COLLIER YOUNG, creator of the TV series "Ironside,"
had a job writing advertising copy for Young & Rubicam in the late 1930s. He was not
noted for his industry, and habitually took afternoon naps. One day his boss, Sid Ward,
lurked outside the cubicle where Young was dozing. At 5:01, he dashed in and shook the
sleeping writer violently. "Collie," he shouted, "for God's sake, wake up!
You're sleeping on your own time!"
TELEVISION offerings were scant, and my husband finally
settled on a PBS nature broadcast. As we watched, two male crickets waged a fierce
battle to win the favours of a female. The victorious male then mated with his
prize. "That's television," my husband said, sighing. "Wherever
you look, nothing but sex and violence!"
IN OUR publicity office, we're always elated when one of our
stories is picked up by a metropolitan newspaper. This inspired the comment of a departing
staff member when he noticed that his going away gift was wrapped in a page from a New
York daily. "At last," he said, "coverage by The New York Times."
JANET LANGHART, former co-host of Boston's "Good
Morning!" television show on WCVB, told about the time she attended Easter morning
Mass at the Mission Church in Roxbury, Mass. After the service, she fell into conversation
with one of the Mission priests. "You know, Father," she said, "I'm not
Catholic.
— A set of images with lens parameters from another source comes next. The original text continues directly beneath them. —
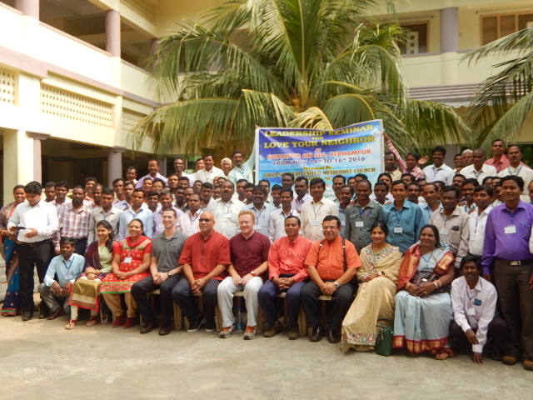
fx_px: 493
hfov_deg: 56.8
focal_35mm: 32
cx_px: 266
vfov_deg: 44.2
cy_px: 200
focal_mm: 5.7
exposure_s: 1/320
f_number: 3.8
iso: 125
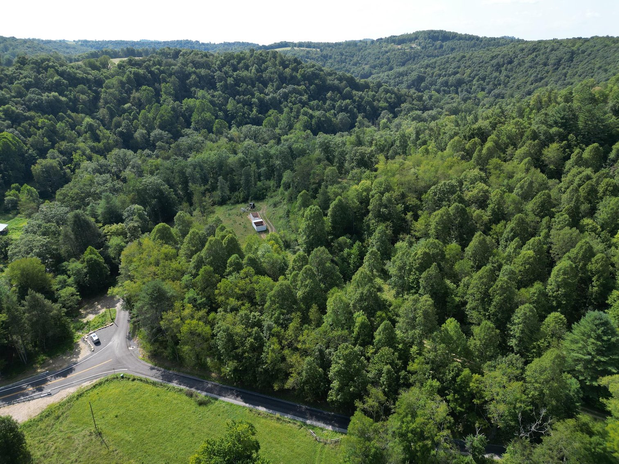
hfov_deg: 71.6
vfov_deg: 56.8
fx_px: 429
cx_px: 310
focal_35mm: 24
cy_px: 232
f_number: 1.7
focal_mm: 6.72
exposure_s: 1/1250
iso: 100
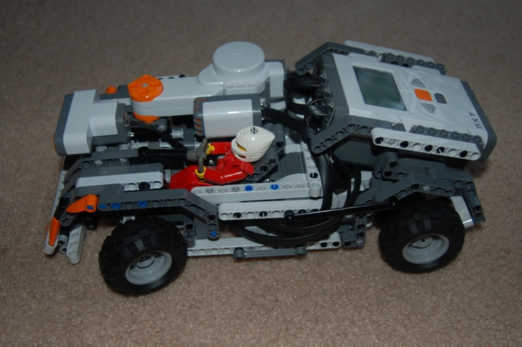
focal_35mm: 42
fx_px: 608
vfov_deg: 31.8
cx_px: 261
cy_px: 174
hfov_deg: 46.4
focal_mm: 28
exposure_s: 1/60
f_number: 3.5
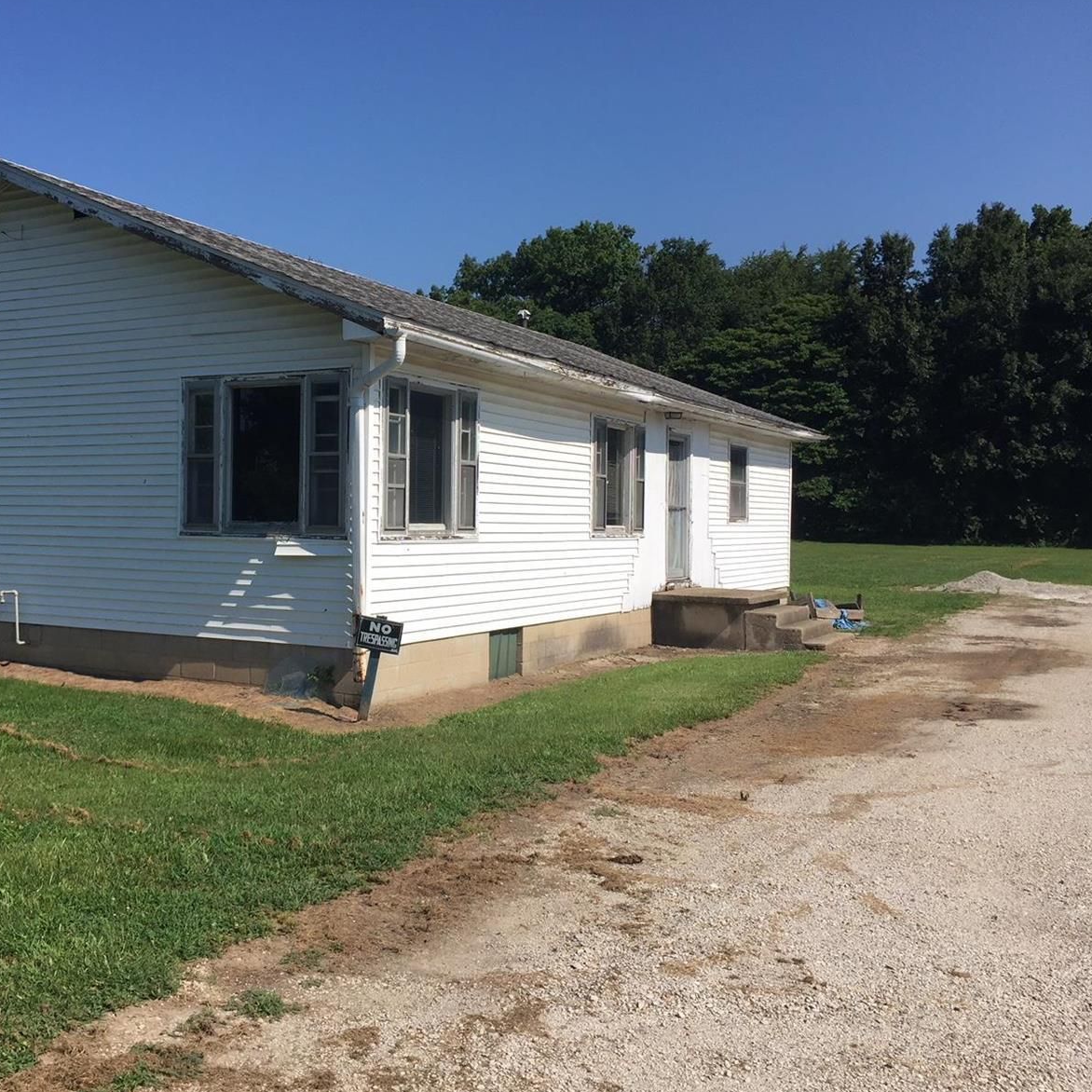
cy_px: 546
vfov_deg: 47.2
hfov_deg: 46.5
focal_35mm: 35
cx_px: 366
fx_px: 1249
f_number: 2.2
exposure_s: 1/2475
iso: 32
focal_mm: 4.15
I'm Baptist." ''Well, look at it this way," he replied. "You just
work for another network."
"YOU don't know what you're doing," the
impoverished writer pleaded with his landlord, who was pressing him for the rent.
"Ten years from now, people will be saying 'Spencer, the novelist, once lived
here.'" But the landlord was unimpressed. "If you don't pay up
today," he said, "they'll be saying that tomorrow."
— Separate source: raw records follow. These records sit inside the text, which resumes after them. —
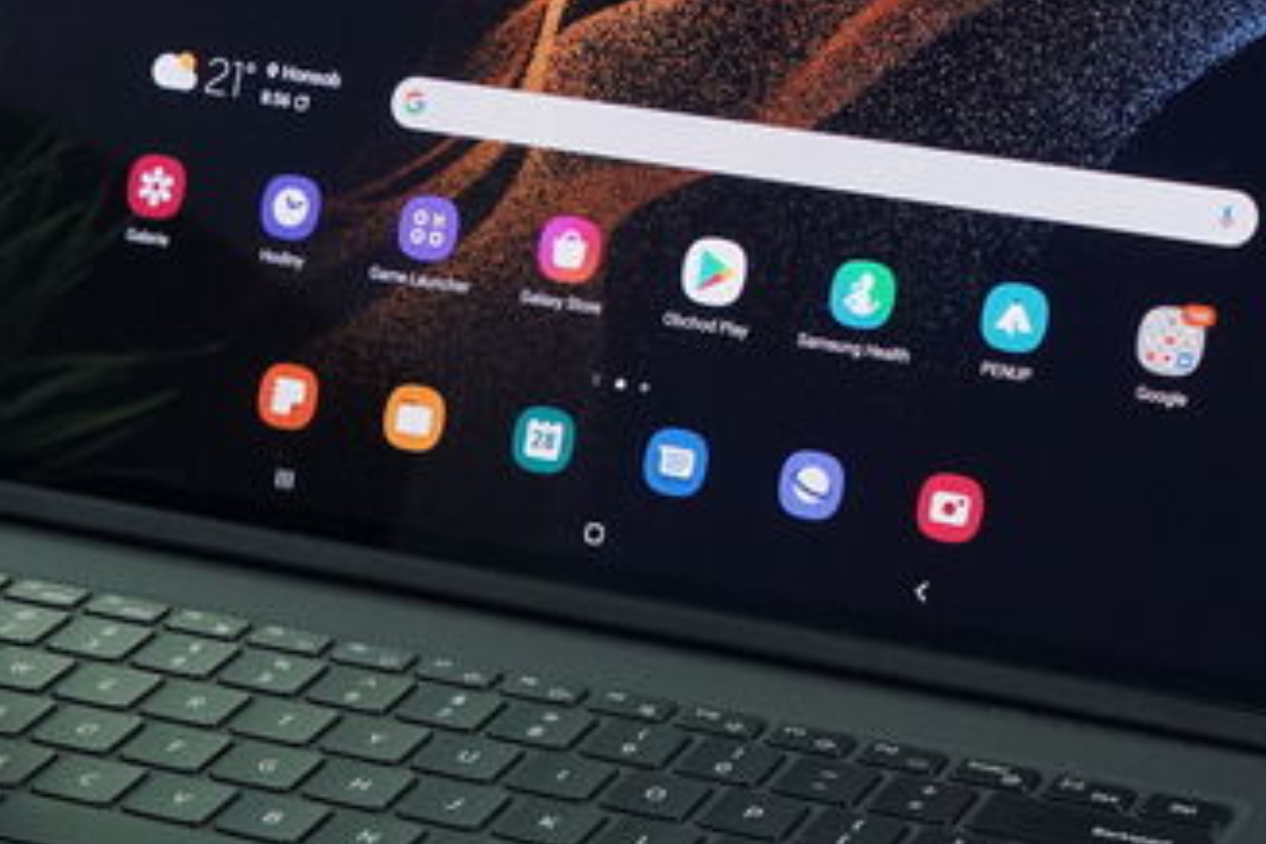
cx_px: 521
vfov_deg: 12.6
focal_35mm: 109
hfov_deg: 18.7
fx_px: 3833
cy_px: 434
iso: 2500
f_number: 7.1
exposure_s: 1/160
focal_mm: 43
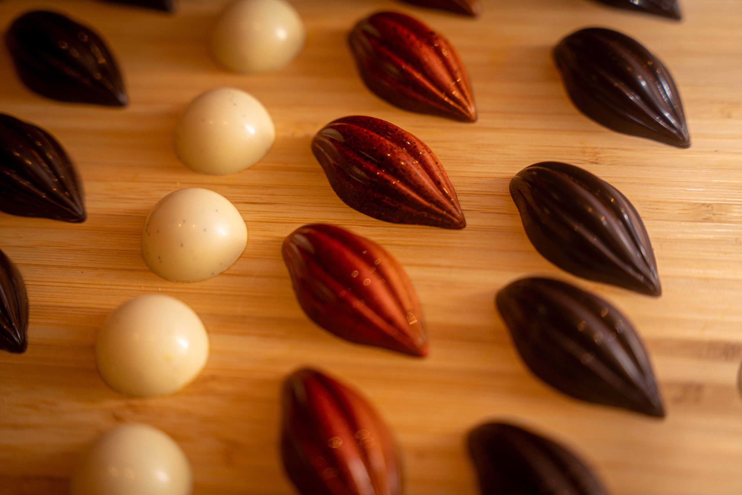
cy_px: 248
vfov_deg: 19.5
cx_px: 371
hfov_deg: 28.8
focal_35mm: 70
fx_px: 1443
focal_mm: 70
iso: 400
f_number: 2.8
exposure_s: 1/125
JAMES HERRIOT, veterinarian and best selling author, receives
a huge amount of fan mail, often bearing such strange addresses as "James
Herriot, Darrowby, Yorkshire." One letter, which bore only the words, "James
Herriot, It Shouldn't Happen to a Vet, Yorkshire, Scotland," arrived with the
addendum, "It Shouldn't Happen to a Postman, either."
A journalist had done a story on gender roles in Kuwait several years
before the Gulf War, and she noted that women customarily walked about ten
feet behind their husbands. She returned to Kuwait recently and observed
that the men now walked several yards behind their wives. She approached
one of the women for an explanation.
"This is marvelous," said the journalist. "What enabled
women here to achieve this reversal of roles?"
The Kuwaiti woman replied, "Land mines".
VETERAN newscaster David Brinkley remembers when he was a
young reporter in North Carolina. The judge in a dry county had ordered 100 cases of
illegal Canadian whiskey smashed in public, in front of the courthouse. The eager-beaver
reporter scrambled to the bottom of the steps and tasted the contraband as it cascaded
down. It was all water. "When I went to the judge and informed him of my
discovery," says Brinkley, "he said, 'Damn, I told them to leave one fifth of
whiskey in every case to make it smell right."